Excerpted passage
[Twisted-Python] Unit tests, inline callbacks, and exception handling

Patrick Hartling patrick at priority5.com
Thu Sep 24 11:04:07 MDT 2009


On Sep 24, 2009, at 11:59 AM, exarkun at twistedmatrix.com wrote:

> On 04:51 pm, patrick at priority5.com wrote:
>> We are using nose and the twisted.trial.unittest.TestCase class from
>> Twisted 8.2.0 to write tests that use inline callbacks. In one of the
>> tests, we are trying to validate that the code will behave correctly
>> by raising an exception if two clients with the same user name  
>> connect
>> to a server. The basic test code is similar to this:
>>
>> @inlineCallbacks
>> def testDuplicateConnect(self):
>>   server_port = random.randint(10000, 40000)
>>   server = Server()
>>   server.listen(port = server_port)
>>
>>   client1 = Client(username = "Test")
>>   yield client1.connect(port = server_port)
>>
>>   try:
>>      client2 = Client(username = "Test")
>>      yield client2.connect(port = server_port)
>>      assert False
>>   except UsernameAlreadyExists, ex:
>>      pass
>>
>>   yield server.close()
>>   yield client.close()
>>
>> The test method executes and returns successfully. The exception is
>> raised and caught correctly, but because a
>> twisted.python.failure.Failure object was seen during deferred
>> processing, twisted.trial.unittest.TestCase._cleanUp() concludes that
>> an error occurred. That is perhaps not the most accurate way of
>> describing what happens, but the end result is that a caught  
>> exception
>> ends up being reported as an error.

Saved entries

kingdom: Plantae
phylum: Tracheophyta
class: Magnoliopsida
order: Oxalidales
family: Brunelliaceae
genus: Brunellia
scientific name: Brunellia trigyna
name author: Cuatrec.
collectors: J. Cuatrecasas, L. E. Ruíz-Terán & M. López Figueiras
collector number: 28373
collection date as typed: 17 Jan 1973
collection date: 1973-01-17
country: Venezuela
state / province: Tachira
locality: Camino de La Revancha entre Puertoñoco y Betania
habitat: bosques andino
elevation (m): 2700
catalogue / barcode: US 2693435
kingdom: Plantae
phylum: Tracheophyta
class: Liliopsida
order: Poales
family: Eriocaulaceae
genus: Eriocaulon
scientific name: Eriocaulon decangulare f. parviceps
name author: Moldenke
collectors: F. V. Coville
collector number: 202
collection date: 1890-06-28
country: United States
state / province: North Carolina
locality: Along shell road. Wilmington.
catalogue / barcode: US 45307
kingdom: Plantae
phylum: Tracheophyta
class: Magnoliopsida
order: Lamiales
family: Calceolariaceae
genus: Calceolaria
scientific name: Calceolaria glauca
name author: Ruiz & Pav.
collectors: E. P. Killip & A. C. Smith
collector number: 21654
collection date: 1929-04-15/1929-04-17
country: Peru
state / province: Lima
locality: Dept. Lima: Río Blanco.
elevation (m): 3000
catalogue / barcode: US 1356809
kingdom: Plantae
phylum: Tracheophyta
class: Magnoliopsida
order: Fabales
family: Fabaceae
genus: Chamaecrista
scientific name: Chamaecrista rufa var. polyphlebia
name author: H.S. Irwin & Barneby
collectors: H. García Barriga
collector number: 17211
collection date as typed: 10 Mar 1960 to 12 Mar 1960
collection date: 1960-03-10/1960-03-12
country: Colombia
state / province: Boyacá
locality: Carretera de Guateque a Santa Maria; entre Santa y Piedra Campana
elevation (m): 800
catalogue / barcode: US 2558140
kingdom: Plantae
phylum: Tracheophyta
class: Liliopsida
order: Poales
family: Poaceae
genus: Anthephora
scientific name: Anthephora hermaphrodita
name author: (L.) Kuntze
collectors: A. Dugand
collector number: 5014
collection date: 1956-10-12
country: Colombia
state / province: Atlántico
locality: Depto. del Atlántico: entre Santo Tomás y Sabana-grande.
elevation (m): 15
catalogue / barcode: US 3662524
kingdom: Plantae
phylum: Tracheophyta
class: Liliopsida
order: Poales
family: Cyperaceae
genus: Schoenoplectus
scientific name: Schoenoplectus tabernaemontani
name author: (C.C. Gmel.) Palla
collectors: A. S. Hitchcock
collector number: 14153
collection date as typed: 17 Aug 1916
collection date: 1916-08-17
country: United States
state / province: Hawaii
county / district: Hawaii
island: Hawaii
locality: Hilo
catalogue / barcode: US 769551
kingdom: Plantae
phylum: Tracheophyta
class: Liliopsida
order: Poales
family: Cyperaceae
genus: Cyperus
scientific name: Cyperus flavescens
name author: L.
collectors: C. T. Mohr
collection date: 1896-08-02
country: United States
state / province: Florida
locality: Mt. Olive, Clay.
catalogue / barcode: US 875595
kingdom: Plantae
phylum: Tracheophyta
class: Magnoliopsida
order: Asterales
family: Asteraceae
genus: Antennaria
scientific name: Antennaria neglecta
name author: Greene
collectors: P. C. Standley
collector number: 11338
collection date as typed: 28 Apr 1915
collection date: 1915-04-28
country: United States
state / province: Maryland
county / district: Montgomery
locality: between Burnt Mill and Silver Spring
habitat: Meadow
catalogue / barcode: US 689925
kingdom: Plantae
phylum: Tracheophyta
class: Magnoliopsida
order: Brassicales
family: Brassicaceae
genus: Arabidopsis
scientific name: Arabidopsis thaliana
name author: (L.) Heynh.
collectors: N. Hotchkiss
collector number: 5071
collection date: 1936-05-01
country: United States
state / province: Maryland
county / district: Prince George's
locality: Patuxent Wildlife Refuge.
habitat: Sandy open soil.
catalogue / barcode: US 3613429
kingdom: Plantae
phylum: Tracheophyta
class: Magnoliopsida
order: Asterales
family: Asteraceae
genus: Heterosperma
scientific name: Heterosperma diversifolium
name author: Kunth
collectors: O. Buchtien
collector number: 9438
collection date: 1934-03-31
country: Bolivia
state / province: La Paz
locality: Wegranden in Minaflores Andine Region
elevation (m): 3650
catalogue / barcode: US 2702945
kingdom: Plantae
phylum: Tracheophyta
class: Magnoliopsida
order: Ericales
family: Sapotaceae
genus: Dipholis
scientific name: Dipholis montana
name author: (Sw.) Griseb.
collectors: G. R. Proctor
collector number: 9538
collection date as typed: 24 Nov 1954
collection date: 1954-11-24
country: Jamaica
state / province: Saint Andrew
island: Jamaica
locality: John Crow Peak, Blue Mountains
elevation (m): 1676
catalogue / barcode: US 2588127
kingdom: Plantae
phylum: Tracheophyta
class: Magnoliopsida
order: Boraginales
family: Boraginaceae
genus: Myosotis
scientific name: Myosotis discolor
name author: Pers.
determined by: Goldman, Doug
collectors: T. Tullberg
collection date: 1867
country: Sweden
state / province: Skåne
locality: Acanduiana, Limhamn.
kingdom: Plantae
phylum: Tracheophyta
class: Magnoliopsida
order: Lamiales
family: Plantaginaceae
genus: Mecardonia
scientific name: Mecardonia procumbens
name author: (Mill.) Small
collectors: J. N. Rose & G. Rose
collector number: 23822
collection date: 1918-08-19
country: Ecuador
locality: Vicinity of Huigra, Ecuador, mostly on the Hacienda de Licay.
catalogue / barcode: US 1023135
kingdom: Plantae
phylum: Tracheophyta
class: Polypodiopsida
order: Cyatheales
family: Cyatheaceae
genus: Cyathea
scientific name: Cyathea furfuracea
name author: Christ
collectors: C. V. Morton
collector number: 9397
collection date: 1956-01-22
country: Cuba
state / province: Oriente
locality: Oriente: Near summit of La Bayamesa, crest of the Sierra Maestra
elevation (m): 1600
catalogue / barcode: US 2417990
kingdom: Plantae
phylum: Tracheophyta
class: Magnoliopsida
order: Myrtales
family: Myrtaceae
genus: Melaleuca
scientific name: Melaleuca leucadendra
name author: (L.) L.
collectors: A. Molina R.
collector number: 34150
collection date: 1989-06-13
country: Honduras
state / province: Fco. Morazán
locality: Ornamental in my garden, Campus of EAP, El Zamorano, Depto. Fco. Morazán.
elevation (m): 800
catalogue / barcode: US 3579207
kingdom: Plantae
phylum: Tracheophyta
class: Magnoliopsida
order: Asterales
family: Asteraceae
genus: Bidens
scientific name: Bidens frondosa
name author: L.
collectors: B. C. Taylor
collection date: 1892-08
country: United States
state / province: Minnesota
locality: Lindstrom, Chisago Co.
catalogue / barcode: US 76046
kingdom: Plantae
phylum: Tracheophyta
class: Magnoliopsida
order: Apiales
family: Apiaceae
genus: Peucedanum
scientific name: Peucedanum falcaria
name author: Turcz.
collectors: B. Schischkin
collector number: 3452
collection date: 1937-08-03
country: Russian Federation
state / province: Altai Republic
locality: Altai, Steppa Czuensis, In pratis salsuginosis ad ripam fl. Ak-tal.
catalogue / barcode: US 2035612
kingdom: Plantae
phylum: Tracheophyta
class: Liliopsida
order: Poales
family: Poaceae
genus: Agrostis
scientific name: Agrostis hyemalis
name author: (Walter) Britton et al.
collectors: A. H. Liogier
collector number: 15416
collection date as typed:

What is expected
According to the mailing list message, what behavior is the test meant to confirm when two clients with the same user name connect to a server? Rely solely on the mailing list message when answering.

Solution to this task
The code should raise an exception.